For the second half, Drexler projected conservative comps and conservative inventories and offered his philosophy on retail success in light of the outlook. “At the end of the day it’s the [nature of] the product investment. We look at the investment by style and product….The rule is, if the goods are good, you usually beat your plan.”

A post-IPO J. Crew “moves forward with increased financial flexibility,” Drexler told analysts. On the selling side, the business has momentum. The second quarter was marked by “balanced growth in women’s and men’s and all product categories,” Drexler said.

J. Crew shares rose 55 cents, or 2.1 percent, to close at $26.70 on the New York Stock Exchange. The shares added 99 cents, or 3.7 percent, to $27.69 in after-hours trading, following the release of the results.

Analysts were most curious about J. Crew’s two new growth vehicles, Crewcuts and Madewell, which is lower priced and more casual than the J. Crew brand and opened its first store in NorthPark Center in Dallas on Tuesday. A second Madewell will open in the Century City mall in Los Angeles on Sept. 2. “This is R&D for us. We will update you as we progress,” said Drexler.

Analysts had more questions about Crewcuts, the new children’s division launched this year. It currently operates two freestanding stores, and 10 shops inside J. Crew stores. Drexler said two additional in-store shops will be added before the end of the year, and next year another 10 to 20 in-store shops will be up and running.

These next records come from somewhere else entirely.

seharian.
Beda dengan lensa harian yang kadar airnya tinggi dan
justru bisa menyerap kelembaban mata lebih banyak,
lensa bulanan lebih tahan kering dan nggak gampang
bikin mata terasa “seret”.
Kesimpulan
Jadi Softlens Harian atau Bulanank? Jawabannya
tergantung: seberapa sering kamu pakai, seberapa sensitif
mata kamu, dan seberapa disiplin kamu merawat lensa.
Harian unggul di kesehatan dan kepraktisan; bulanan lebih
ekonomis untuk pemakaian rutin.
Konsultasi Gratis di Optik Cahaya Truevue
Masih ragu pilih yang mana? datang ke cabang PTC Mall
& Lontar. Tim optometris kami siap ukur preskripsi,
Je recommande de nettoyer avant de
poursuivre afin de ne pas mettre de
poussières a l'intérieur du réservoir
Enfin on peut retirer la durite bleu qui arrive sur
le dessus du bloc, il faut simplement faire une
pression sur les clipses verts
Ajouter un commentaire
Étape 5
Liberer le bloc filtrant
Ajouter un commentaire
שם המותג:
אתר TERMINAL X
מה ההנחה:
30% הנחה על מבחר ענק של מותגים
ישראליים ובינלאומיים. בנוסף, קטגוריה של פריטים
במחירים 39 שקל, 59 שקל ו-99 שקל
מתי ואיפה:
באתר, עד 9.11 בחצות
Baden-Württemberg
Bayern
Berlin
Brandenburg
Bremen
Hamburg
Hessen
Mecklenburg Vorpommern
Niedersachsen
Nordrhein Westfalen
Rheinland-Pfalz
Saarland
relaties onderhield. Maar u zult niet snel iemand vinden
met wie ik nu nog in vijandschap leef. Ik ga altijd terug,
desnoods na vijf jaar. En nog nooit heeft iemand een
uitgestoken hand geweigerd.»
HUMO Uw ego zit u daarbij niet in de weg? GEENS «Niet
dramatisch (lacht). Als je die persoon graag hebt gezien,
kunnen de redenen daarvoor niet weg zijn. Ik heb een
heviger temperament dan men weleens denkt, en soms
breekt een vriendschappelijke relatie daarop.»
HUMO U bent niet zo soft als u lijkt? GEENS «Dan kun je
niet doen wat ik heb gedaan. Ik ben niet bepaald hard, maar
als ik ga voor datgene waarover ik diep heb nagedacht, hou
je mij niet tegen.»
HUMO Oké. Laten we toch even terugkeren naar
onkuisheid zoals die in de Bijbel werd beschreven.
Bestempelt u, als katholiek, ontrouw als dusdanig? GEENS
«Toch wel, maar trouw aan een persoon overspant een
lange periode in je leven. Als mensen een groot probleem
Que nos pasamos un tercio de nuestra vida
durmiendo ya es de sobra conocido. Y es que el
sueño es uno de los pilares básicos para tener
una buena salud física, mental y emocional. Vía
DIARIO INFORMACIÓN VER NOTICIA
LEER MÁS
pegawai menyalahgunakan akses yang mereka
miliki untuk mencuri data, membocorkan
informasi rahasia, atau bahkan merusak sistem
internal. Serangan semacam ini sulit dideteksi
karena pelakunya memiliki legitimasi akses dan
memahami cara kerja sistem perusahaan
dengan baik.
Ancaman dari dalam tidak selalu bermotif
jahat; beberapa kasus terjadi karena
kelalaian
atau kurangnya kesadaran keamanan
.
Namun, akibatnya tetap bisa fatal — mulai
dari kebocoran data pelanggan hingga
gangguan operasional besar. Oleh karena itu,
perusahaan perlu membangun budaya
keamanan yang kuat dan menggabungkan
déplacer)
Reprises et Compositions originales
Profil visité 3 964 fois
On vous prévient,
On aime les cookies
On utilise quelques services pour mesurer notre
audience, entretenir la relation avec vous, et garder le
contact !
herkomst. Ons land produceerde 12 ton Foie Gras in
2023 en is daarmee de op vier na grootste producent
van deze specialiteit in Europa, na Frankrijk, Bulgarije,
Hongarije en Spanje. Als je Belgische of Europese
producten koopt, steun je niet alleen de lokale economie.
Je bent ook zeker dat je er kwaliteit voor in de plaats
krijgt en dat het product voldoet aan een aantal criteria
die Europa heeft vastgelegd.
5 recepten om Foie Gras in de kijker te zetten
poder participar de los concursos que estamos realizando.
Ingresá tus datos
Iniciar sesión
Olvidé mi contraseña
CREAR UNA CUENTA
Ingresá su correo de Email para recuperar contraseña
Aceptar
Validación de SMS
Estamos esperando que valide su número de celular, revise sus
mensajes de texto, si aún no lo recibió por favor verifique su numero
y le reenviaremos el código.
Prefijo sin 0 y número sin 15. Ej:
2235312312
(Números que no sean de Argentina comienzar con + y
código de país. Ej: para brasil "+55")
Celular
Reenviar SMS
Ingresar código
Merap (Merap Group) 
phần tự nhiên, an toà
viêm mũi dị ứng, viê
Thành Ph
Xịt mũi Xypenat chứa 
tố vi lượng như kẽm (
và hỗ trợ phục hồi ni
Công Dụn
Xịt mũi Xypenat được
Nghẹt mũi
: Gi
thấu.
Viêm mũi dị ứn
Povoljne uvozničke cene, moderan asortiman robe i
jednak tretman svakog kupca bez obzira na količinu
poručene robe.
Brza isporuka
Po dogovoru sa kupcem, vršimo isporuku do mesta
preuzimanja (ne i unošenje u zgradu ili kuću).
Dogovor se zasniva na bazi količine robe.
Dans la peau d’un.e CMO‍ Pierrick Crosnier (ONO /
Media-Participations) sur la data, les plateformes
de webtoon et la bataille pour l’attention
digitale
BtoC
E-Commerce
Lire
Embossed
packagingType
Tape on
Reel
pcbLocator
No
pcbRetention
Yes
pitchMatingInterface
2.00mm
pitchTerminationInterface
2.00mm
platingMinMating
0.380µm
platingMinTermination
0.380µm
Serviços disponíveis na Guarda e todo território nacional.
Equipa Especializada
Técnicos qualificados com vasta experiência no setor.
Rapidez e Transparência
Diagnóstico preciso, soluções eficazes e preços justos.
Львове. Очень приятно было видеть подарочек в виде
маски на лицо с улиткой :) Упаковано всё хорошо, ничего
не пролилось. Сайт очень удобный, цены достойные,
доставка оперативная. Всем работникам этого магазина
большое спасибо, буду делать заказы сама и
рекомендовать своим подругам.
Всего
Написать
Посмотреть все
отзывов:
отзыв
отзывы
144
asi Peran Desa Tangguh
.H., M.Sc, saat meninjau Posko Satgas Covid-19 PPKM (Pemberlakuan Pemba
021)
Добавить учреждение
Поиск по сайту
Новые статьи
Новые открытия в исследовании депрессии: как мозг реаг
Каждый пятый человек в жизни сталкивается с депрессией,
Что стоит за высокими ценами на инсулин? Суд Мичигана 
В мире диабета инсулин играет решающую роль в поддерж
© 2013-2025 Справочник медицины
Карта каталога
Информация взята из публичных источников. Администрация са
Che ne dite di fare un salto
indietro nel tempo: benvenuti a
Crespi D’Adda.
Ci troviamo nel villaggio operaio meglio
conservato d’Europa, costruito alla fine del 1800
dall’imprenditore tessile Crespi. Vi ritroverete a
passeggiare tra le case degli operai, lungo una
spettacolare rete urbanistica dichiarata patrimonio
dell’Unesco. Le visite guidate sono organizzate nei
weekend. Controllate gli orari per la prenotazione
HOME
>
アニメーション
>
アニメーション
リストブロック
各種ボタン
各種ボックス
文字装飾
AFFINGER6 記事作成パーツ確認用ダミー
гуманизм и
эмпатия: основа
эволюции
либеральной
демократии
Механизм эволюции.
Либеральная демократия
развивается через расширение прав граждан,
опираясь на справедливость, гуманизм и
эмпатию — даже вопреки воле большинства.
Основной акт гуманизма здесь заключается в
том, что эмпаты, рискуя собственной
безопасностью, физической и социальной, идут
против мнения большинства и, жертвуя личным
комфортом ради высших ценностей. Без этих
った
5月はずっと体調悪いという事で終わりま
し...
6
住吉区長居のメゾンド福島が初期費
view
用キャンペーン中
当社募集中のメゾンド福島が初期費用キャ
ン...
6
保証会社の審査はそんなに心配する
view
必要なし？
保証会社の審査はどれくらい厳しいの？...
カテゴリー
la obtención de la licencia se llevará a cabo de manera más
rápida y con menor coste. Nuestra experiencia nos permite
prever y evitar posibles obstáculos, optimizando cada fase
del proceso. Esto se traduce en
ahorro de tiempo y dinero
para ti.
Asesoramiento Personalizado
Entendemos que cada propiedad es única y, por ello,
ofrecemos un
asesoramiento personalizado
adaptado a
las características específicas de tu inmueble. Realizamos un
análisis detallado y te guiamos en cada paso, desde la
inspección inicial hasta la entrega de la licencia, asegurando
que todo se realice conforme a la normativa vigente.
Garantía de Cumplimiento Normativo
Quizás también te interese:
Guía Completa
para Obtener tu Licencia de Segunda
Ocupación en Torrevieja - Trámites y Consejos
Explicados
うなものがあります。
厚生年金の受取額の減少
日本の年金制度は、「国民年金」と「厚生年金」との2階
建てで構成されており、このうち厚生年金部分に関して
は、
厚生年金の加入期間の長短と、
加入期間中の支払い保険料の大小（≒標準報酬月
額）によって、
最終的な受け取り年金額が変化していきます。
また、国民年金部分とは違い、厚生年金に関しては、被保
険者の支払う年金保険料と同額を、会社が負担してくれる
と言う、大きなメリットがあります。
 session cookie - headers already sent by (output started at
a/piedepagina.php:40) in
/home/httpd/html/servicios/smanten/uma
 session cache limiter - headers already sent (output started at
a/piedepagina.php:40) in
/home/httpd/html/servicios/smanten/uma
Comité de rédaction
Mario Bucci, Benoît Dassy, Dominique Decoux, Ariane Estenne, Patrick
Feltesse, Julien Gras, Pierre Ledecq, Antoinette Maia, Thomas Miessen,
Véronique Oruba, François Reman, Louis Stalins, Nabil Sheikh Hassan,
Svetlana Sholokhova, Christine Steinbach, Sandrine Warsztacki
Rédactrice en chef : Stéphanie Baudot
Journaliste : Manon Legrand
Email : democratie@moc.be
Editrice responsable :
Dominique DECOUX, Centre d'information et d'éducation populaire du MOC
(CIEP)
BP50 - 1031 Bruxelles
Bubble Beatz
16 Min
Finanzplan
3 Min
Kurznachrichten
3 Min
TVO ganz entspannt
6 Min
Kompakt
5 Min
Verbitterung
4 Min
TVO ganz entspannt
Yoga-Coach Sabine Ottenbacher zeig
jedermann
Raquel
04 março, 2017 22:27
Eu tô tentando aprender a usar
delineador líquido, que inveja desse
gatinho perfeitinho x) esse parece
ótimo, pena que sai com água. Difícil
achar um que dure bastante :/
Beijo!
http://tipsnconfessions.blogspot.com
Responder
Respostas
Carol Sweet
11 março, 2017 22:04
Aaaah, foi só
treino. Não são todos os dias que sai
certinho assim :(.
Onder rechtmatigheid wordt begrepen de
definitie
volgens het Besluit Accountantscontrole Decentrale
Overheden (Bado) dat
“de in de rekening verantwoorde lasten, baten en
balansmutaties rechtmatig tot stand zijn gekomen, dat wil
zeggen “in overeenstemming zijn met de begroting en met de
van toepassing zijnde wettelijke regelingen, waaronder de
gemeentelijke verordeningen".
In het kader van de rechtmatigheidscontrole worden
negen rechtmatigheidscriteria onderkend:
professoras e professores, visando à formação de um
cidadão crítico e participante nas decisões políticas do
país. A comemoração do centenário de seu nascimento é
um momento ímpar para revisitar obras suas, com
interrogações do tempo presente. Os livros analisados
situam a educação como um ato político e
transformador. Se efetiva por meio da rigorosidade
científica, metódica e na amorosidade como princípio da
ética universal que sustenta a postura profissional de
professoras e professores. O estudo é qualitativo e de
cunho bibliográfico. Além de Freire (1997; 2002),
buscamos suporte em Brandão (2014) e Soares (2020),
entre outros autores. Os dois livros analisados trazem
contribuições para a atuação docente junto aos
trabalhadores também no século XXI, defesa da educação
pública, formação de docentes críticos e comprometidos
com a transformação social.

Drexler said the company will stay focused on driving productivity across all areas of the company and build on “key franchise businesses,” which he listed as chinos; T-shirts; Italian cashmere; special occasion, including dresses and bridal; hair goods; flip-flops, and suitings. “We are very religious about key franchise categories,” Drexler said. He also characterized the direct business as very healthy and said it was driving customers to the Web site.

J. Crew operates 169 retail stores, 50 outlets, the J. Crew catalogue and jcrew.com.

Among those bestowing kudos on Drexler and his team was Jennifer Black, president of Jennifer Black Associates, who asked Drexler what he wished his stores had more of in the second quarter. “More dresses, for sure. The other thing is we wished we had were more hoodies.”

In her “store checks” review earlier in the week, Black said, “J. Crew’s assortment is extremely compelling. The merchandise is clean and sharp looking, in true J. Crew style. J. Crew is very focused on corduroy bottoms. In-store inventories look light. Stores are virtually absent promotions.”